The association between severe active infantile rickets and myelofibrosis has been reported as Von Jaksch's anemia since 1937. Vitamin D deficiency rickets is a common condition in infants and children of developing countries including Egypt. Despite this fact only 26 patients with myelofibrosis due to severe vitamin D deficiency rickets have been reported in the literature worldwide and none from Egypt.
To report cases of myelofibrosis due to severe vitamin D deficiency rickets and to highlight the importance of considering this rare condition in the differential diagnosis of hypochromic microcytic anemia with splenomegaly in infants.
retrospective description of patients diagnosed as myelofibrosis due to severe vitamin D deficiency rickets for a 6 month period at the Alexandria University Children's Hospital. After taking informed consent from their legal guardians, patients have been subjected to history taking, clinical examination, and laboratory investigations including bone marrow biopsy (BMB).
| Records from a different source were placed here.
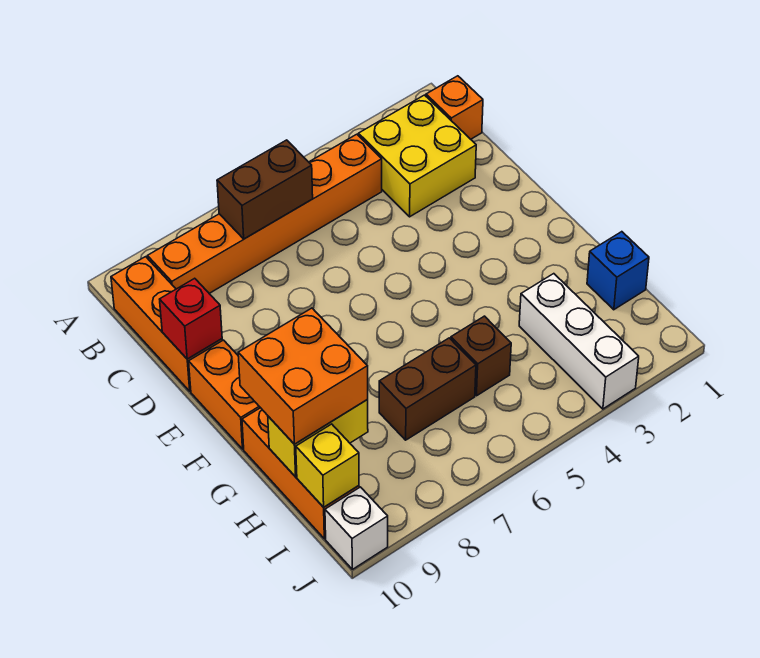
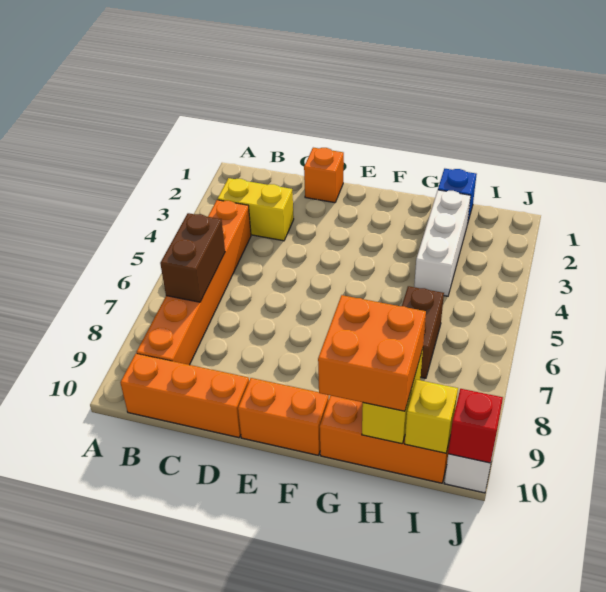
orange 1x1 brick [426,76,483,139] -> orange 1x1 brick moved to [304,148,344,203]
yellow 2x2 brick [359,95,476,217] -> yellow 1x2 brick [218,178,294,241]
red 1x1 brick [160,278,222,359] -> red 1x1 brick moved to [448,389,503,463]
white 1x3 brick [519,274,639,409] -> white 1x3 brick turned to [414,190,471,296]
brown 1x1 brick [451,316,511,396] -> none

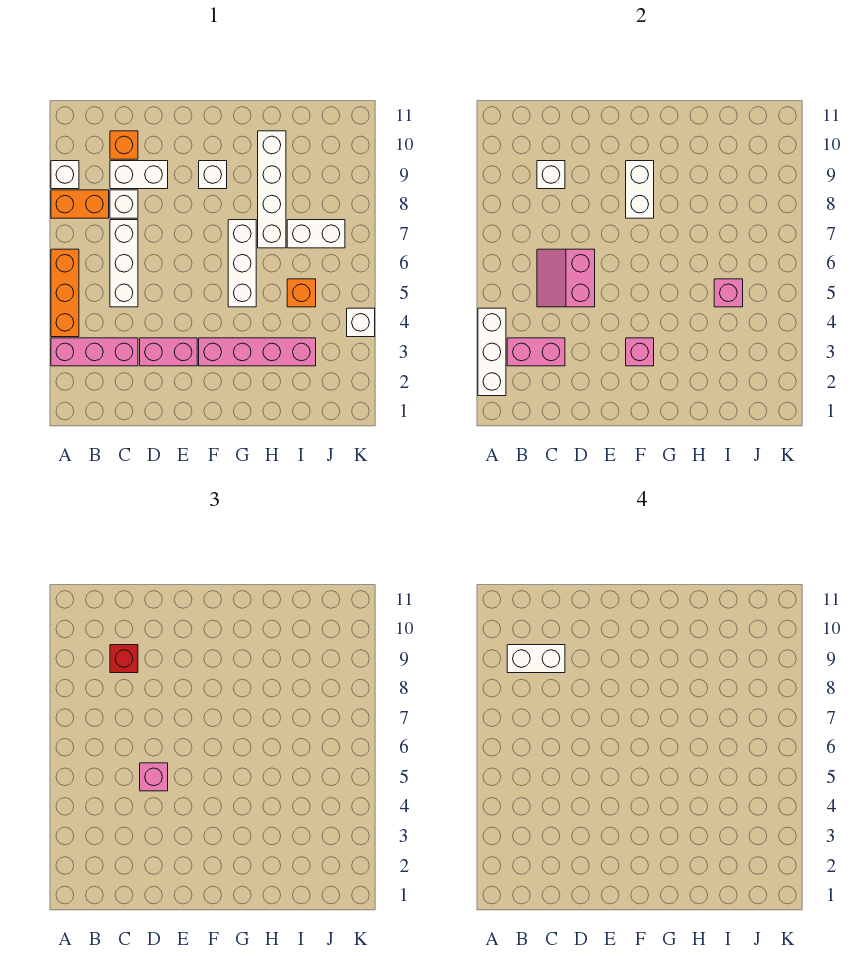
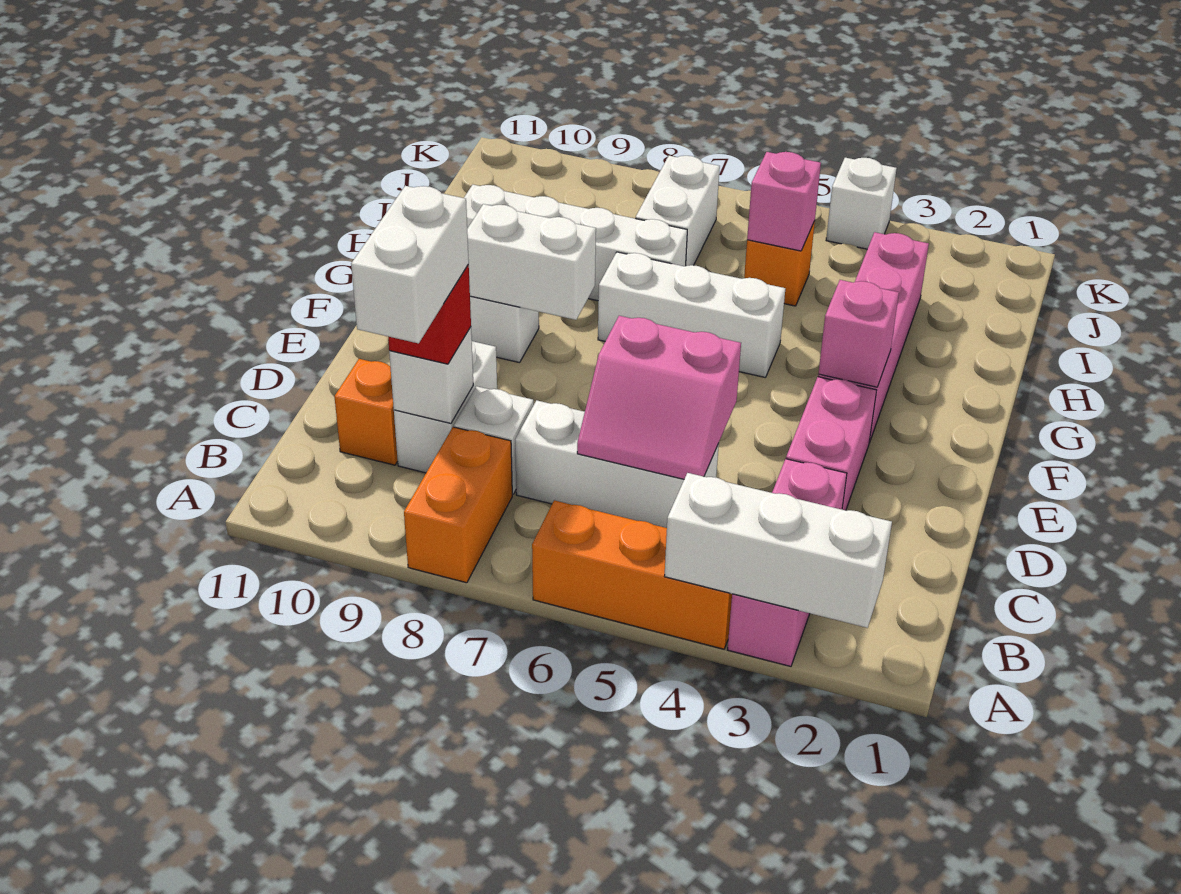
white 1x1 brick [51,161,79,189] -> none
pink 1x2 brick [507,338,565,366] -> none
pink 1x1 brick [140,763,168,791] -> none

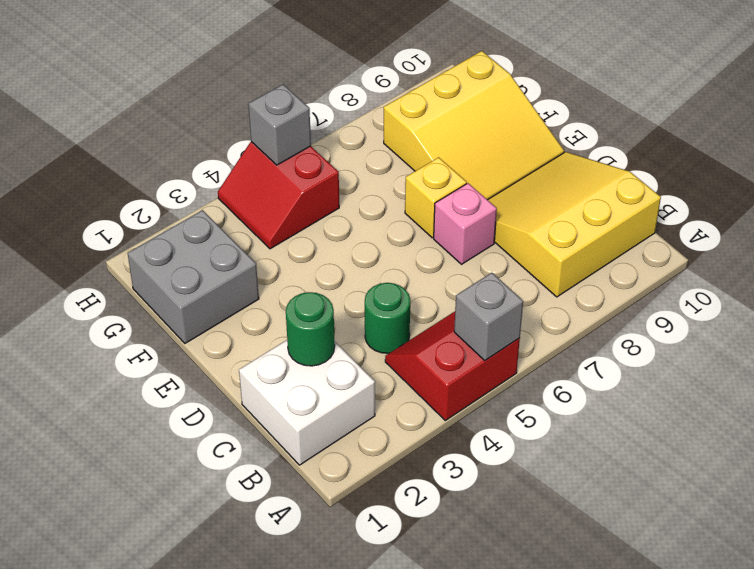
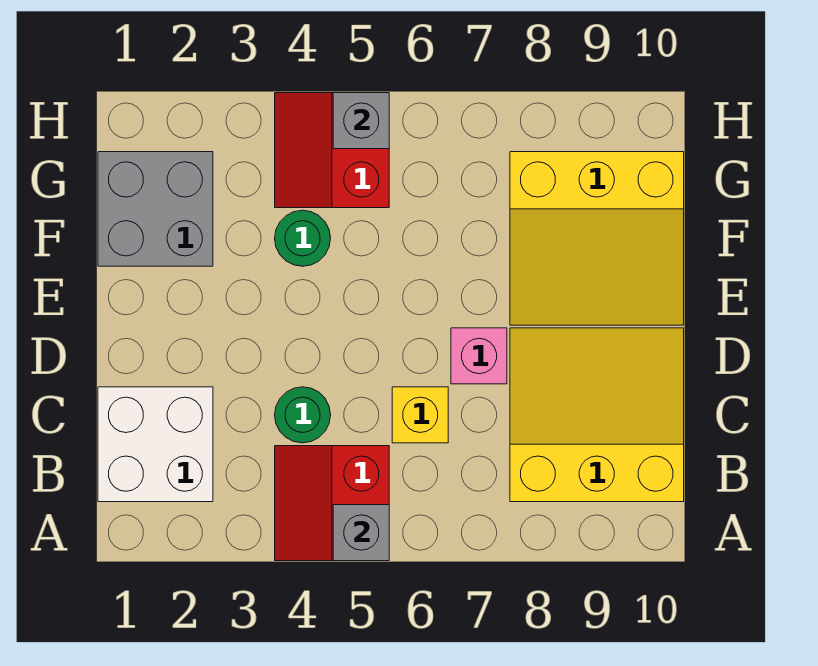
red 2x2 slope [385,312,520,420] -> red 2x2 slope turned to [275,446,389,561]
green 1x1 round brick [286,292,335,366] -> green 1x1 round brick moved to [275,210,331,266]
yellow 1x1 brick [405,157,467,238] -> yellow 1x1 brick moved to [392,387,448,443]

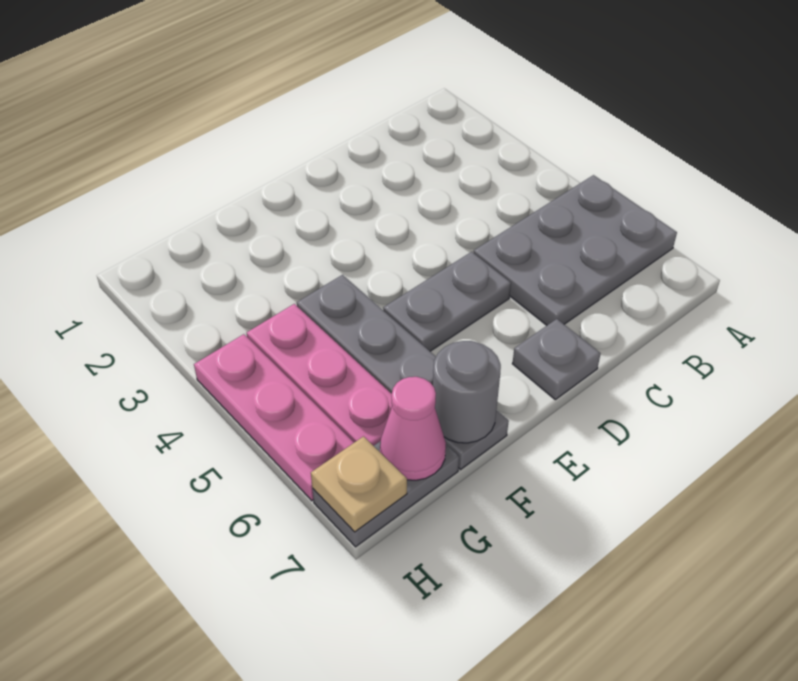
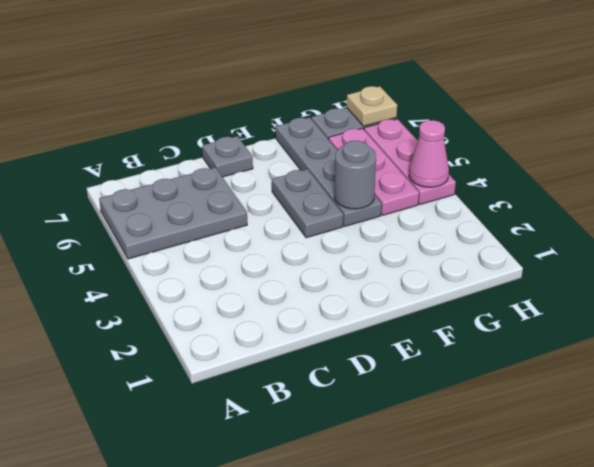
grey 1x2 plate [383,252,511,351] -> grey 1x2 plate turned to [272,169,343,238]
grey 1x1 round brick [433,341,501,443] -> grey 1x1 round brick moved to [334,141,376,209]
pink 1x1 cone [380,377,446,480] -> pink 1x1 cone moved to [409,120,449,187]

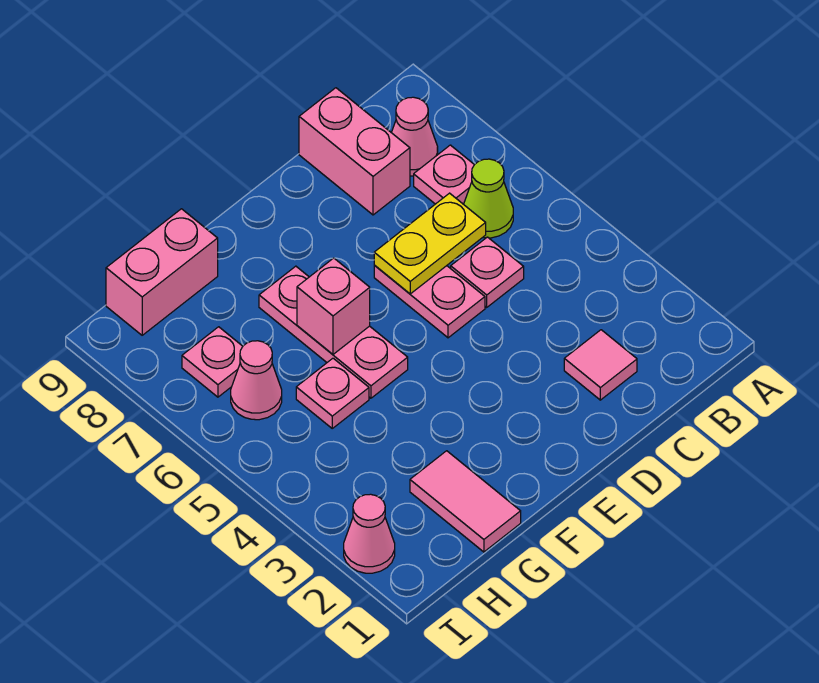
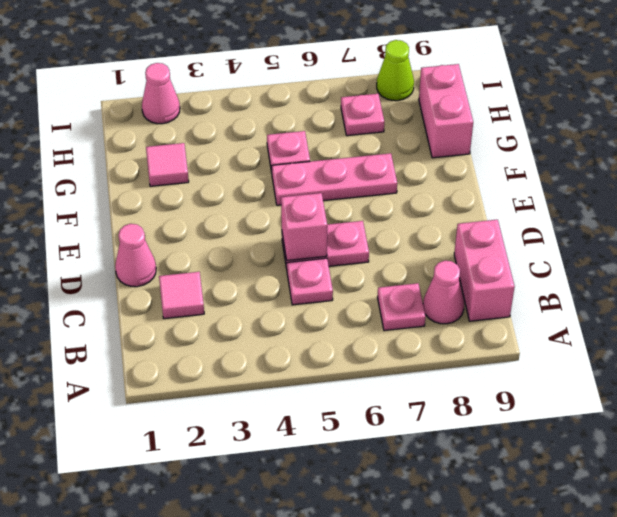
lime 1x1 cone [464,159,513,238] -> lime 1x1 cone moved to [377,40,414,101]
yellow 1x2 plate [374,193,486,294] -> none
pink 1x2 brick [299,88,410,215] -> pink 1x2 brick turned to [454,220,515,321]
pink 1x1 brick [297,258,370,354] -> pink 1x1 brick moved to [281,193,327,260]
pink 1x2 tile [410,451,521,552] -> pink 1x1 tile [146,143,189,186]
pink 1x1 cone [231,341,282,420] -> pink 1x1 cone moved to [115,224,156,287]

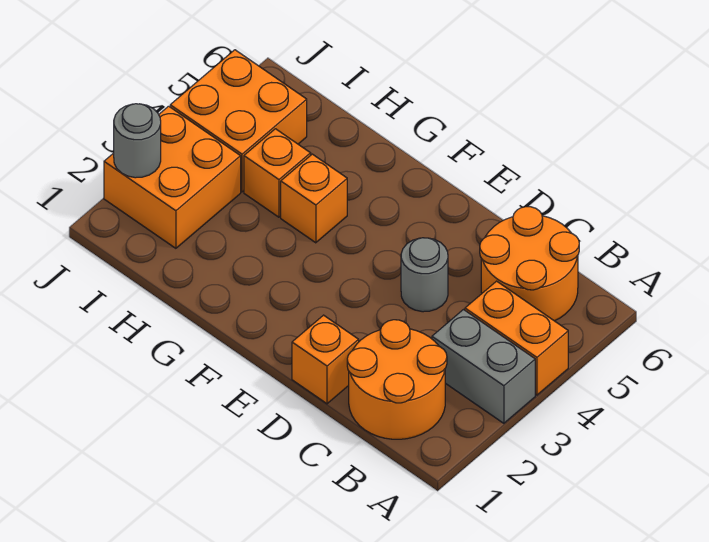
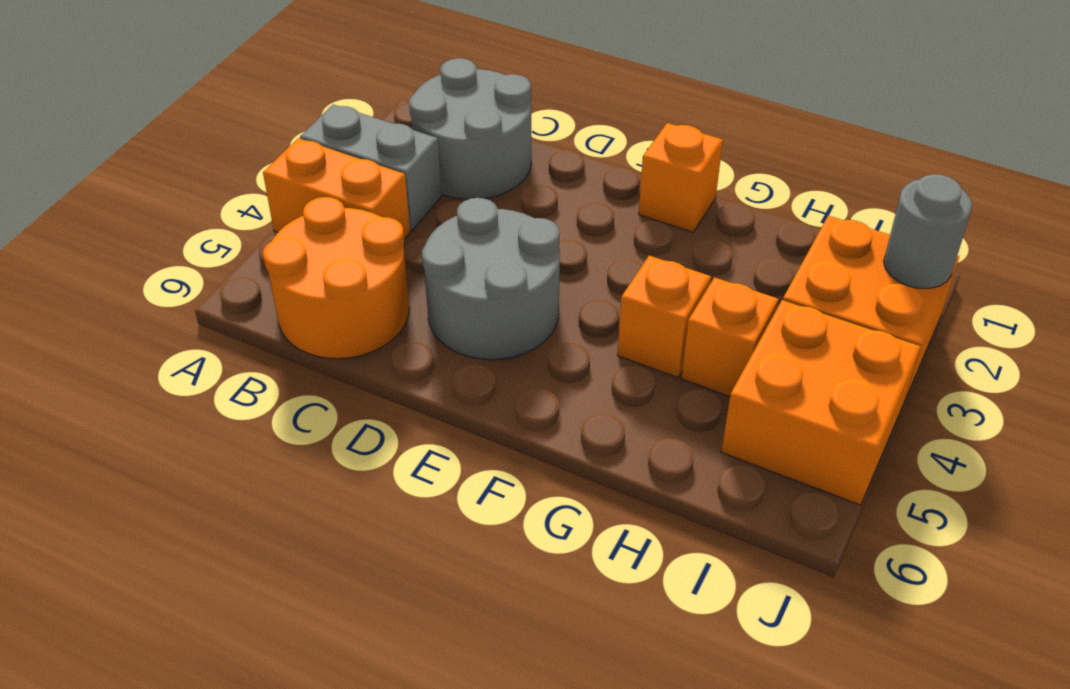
orange 2x2 round brick [347,320,447,439] -> grey 2x2 round brick [409,58,531,199]
orange 1x1 brick [292,315,359,404] -> orange 1x1 brick moved to [639,123,723,232]
grey 1x1 round brick [401,238,448,312] -> grey 2x2 round brick [422,198,560,360]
Five patients have been included. Four males and one female, with an age ranging from 6 to 22 months at presentation. They presented with clinical signs of active rickets (wide anterior fontanel, frontal bossing, rachitic rosaries, and hypotonia). They all had an enlarged spleen by examination, confirmed by ultrasonography. Their blood picture showed a hypochromic microcytic anemia (Hb 5 to 8.6 g/dL) with normoblasts, anisopoikilocytosis, teardrops and pencil cells, thrombocytopenia (platelet count 25 to 132 x103 cell/cmm, normal in one patient) and a normal white cell count showing monocytosis and immature forms (promyelocytes, myelocytes and band cells). Their chemistry was significant for low calcium, low phosphorus and very high alkaline phosphatase (ALP 922 - 4678 U/L). Bone marrow was done and showed thickened trabeculae and increased bone marrow fibrosis using reticulin stain (picture). Unfortunately, the patients presenting with a symptomatic anemia had a packed red cells transfusion. All patients have been started on therapeutic doses of Vitamin D with rapid correction of their blood counts and gradual normalization of their chemistry parameters.
It is important to raise clinicians’ awareness to such a rare but yet easy to diagnose condition to avoid unnecessary transfusions and investigations and delays in treatment. The treatment of myelofibrosis due to severe vitamin D deficiency rickets is very simple and effective.